In an interview the BCL General Manager, Dan Mahupela said the Board of Directors will be meeting this week to determine what course of action to take.
He acknowledged the financial difficulties that BCL faces.
The company employs about 6000 people.
If Government does not bail out BCL, the company will not be able to pay its creditors.
A bill in excess of P400 million is already overdue.
Mahupela attributed the troubles facing the company to a collapse in internartional prices.
He said the situation has not been helped by the long planned shutdown currently ongoing at the mine that is expected to cost in excess of a billion Pula.
While the current copper and nickel prices have collapsed to below $5 an ounce, Mahupela said BCL had projections based on $10 an ounce that prevailed at the time.
“We are indeed financially constrained. Money this year has been significantly lower than anticipated,” said Mahupela.
With the smelter not operating as a result of refurbishments, he said the situation is all the worse.
His focus, he said is for him to now get the smelter back on line.
But first he has to raise P400 million, he said.
Banks have not been receptive, instead insisting on a guarantee from Botswana Government.
“Our intention was always to borrow against the smelter.
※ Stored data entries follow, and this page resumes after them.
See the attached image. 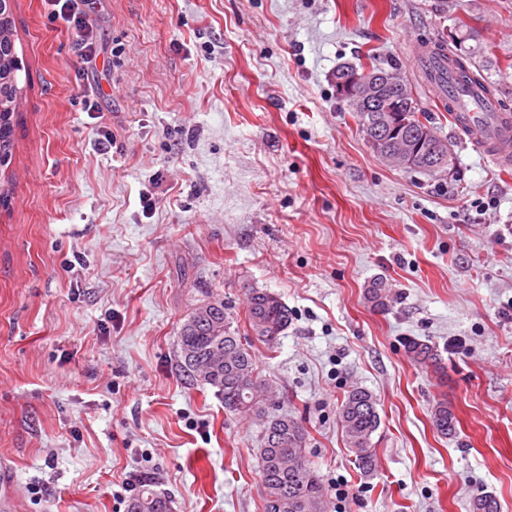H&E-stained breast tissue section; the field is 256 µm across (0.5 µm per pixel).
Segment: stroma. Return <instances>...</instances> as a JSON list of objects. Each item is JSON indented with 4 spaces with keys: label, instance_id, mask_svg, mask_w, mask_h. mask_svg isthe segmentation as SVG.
Here are the masks:
<instances>
[{
    "label": "stroma",
    "instance_id": "stroma-1",
    "mask_svg": "<svg viewBox=\"0 0 512 512\" xmlns=\"http://www.w3.org/2000/svg\"><path fill=\"white\" fill-rule=\"evenodd\" d=\"M99 53L17 0L21 104L0 165V512H262L261 427L190 382L178 336L252 292L292 321L252 352L302 421L326 512H512V170L455 130L415 52L456 20L512 109V0H84ZM399 65L451 172L391 166L336 94L343 64ZM98 109L84 111L83 98ZM392 286L386 313L366 290ZM435 347L423 366L405 342ZM377 399L376 469L339 408ZM447 401L448 437L431 408ZM346 481L349 496L336 499ZM168 501L150 488L149 481L141 485V490L132 499L129 512H168Z\"/></svg>",
    "mask_w": 512,
    "mask_h": 512
}]
</instances>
But it is now not working because of planned shutdown,” he said.
He said the Board will have to come up with a decision on what to do.
Mahupela however said BCL staff will receive their end of month salaries.
Sunday Standard can confirm that creditors which include Botswana Power Corporation and Kentz Electrical, have not been paid their due invoices.
Kentz Electrical is undertaking a close to P1 billion plant refurbishment at BCL.
BCL problems started when the finance director took too long to interact with commercial banks for a much needed credit facility of P400 m.
Mahupela said the BCL crisis should be looked at from the context of what is happening to international metal prices.
“Only those companies with cash reserves will survive the onslaught. BCL does not have cash reserves,” he said.
BCL reserves were severely dented when the mine passed P1 billion cash to Botswana Government which is the sole owner of the company.
On what he will do with BCL finance executives that slept on the job, Mahupela said he is for now seized with saving BCL.
“I can’t download finance team when we have a finance situation. I need them to resolve the crisis,” he said.